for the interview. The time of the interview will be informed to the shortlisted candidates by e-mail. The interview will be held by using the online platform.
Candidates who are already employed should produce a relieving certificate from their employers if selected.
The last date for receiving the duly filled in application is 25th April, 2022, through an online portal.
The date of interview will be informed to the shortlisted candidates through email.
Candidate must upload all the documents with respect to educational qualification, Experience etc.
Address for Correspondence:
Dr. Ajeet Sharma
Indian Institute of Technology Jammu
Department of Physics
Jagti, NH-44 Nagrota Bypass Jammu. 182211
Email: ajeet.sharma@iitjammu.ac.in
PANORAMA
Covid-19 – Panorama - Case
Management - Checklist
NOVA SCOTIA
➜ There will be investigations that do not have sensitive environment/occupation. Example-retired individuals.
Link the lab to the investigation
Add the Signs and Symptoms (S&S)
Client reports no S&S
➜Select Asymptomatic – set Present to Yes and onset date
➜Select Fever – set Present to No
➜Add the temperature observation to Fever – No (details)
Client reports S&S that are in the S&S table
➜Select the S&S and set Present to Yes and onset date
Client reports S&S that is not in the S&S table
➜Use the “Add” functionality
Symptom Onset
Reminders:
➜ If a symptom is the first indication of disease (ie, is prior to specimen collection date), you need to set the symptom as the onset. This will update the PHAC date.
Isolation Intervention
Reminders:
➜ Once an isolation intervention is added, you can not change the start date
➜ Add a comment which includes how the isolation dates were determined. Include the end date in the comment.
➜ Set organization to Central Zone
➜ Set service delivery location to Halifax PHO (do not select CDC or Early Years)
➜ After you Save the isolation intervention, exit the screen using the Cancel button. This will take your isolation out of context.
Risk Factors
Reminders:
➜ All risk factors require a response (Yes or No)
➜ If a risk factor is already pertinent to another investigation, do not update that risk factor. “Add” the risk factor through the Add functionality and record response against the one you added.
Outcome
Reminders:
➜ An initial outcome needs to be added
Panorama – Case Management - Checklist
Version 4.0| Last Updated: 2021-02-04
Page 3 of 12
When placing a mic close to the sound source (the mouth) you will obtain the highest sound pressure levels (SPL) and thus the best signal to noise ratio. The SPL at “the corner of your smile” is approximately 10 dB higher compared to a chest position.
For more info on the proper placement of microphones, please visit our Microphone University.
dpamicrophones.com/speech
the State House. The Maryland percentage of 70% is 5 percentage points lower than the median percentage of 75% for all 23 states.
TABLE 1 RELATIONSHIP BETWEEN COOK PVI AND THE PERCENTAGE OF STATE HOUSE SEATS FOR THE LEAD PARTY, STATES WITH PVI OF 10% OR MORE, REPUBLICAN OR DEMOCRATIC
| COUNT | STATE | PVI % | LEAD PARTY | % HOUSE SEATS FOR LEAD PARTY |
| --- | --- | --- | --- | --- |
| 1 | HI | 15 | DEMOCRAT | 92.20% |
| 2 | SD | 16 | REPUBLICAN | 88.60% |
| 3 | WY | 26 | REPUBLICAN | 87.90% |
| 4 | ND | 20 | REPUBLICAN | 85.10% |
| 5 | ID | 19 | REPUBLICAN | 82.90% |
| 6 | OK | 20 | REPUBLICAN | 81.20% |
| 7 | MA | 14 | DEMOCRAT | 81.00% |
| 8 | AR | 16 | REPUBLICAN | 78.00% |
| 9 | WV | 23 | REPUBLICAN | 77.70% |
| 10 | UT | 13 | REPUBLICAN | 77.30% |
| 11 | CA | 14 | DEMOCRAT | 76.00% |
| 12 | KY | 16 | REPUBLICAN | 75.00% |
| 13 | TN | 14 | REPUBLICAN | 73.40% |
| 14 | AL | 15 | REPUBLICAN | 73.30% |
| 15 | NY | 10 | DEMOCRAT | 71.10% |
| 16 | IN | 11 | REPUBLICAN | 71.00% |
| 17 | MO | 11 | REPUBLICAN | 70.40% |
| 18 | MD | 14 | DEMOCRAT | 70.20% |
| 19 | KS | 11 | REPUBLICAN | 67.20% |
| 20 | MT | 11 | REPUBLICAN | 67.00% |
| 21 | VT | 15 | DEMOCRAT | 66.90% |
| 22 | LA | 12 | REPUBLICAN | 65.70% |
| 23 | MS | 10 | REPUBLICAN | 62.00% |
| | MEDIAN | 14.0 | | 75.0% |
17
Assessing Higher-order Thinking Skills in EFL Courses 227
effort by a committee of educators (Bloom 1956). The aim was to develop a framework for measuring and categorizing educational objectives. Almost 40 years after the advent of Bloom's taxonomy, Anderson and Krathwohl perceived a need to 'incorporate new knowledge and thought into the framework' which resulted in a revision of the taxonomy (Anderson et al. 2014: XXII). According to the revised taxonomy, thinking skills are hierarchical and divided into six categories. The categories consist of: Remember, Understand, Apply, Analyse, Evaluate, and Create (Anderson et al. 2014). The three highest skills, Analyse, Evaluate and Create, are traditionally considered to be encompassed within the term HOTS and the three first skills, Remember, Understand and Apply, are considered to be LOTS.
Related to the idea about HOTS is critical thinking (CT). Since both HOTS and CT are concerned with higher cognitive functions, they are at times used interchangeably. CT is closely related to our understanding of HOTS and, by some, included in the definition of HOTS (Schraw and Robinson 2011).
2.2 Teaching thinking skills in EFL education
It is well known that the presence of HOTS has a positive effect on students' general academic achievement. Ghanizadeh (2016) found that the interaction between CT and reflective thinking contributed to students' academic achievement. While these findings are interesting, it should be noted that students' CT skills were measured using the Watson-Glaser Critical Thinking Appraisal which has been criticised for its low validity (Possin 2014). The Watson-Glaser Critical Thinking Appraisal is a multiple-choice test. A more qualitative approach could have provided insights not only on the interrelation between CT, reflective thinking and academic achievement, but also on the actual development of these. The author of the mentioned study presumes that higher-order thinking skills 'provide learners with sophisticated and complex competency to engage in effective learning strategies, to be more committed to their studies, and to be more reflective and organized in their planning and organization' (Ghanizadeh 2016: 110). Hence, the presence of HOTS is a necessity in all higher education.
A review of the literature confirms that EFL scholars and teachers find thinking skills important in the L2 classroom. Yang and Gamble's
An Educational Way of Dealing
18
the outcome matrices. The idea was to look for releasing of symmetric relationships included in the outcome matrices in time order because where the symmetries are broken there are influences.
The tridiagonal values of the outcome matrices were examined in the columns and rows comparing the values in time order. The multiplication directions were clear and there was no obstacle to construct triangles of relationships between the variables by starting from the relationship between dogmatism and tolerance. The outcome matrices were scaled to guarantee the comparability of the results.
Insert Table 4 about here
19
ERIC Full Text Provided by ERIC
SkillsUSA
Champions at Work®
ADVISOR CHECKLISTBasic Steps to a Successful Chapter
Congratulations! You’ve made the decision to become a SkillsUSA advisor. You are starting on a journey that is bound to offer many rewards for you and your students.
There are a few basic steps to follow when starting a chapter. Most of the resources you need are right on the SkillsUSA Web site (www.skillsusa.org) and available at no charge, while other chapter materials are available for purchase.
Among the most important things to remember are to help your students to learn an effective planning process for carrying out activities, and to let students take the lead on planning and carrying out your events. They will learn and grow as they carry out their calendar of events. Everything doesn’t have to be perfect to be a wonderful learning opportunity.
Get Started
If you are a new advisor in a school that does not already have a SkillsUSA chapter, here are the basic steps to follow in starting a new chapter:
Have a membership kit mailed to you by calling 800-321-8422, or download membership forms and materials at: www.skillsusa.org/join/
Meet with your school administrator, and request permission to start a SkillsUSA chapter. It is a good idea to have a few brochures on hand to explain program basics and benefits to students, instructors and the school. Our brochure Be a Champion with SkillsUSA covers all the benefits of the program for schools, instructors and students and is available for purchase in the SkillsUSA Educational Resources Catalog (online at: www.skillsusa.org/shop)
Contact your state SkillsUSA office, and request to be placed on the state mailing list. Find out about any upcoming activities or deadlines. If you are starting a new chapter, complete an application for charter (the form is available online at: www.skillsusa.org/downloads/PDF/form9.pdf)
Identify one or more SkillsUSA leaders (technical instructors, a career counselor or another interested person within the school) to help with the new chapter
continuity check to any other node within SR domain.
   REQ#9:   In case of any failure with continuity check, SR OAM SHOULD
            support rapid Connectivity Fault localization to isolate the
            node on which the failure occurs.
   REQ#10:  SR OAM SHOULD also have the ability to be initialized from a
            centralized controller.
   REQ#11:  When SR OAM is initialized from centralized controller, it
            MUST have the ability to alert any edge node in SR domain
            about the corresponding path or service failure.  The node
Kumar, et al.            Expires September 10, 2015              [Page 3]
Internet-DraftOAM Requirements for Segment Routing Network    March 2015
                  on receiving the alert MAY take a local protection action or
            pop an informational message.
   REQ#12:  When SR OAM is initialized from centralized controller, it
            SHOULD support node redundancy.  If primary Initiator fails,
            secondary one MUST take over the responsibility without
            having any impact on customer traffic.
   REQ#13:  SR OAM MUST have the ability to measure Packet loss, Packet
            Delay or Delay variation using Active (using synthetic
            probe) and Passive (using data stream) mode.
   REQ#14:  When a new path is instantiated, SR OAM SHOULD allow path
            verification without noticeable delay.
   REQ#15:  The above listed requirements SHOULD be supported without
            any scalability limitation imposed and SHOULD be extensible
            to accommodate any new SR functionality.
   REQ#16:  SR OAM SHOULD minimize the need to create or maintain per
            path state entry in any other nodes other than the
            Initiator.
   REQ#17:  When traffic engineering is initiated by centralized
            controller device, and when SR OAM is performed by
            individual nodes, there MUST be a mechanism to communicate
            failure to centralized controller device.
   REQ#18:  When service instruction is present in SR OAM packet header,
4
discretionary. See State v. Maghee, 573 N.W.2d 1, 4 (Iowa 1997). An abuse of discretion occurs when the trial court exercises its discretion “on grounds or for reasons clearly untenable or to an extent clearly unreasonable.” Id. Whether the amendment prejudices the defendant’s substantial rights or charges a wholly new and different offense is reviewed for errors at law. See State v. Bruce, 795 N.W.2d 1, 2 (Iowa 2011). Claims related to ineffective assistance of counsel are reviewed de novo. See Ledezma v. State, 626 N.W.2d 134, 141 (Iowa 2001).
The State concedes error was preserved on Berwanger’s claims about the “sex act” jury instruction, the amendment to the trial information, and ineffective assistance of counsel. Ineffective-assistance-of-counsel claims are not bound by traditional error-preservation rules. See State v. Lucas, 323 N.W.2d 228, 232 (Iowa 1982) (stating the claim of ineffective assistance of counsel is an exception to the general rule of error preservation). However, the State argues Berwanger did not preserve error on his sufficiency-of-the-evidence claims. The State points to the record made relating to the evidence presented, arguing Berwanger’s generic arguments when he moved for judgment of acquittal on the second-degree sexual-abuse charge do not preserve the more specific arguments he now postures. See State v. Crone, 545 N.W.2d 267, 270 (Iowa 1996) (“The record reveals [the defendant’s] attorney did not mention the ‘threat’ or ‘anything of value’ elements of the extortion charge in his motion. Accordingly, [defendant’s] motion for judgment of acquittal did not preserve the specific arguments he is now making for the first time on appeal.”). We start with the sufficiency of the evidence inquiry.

-----

#### Problem requirements:
For the word "interview", go through the records and show each line that carries it.

#### Exercise response:
for the interview. The time of the interview will be informed to the shortlisted candidates by e-mail. The interview will be held by using the online platform.
The date of interview will be informed to the shortlisted candidates through email.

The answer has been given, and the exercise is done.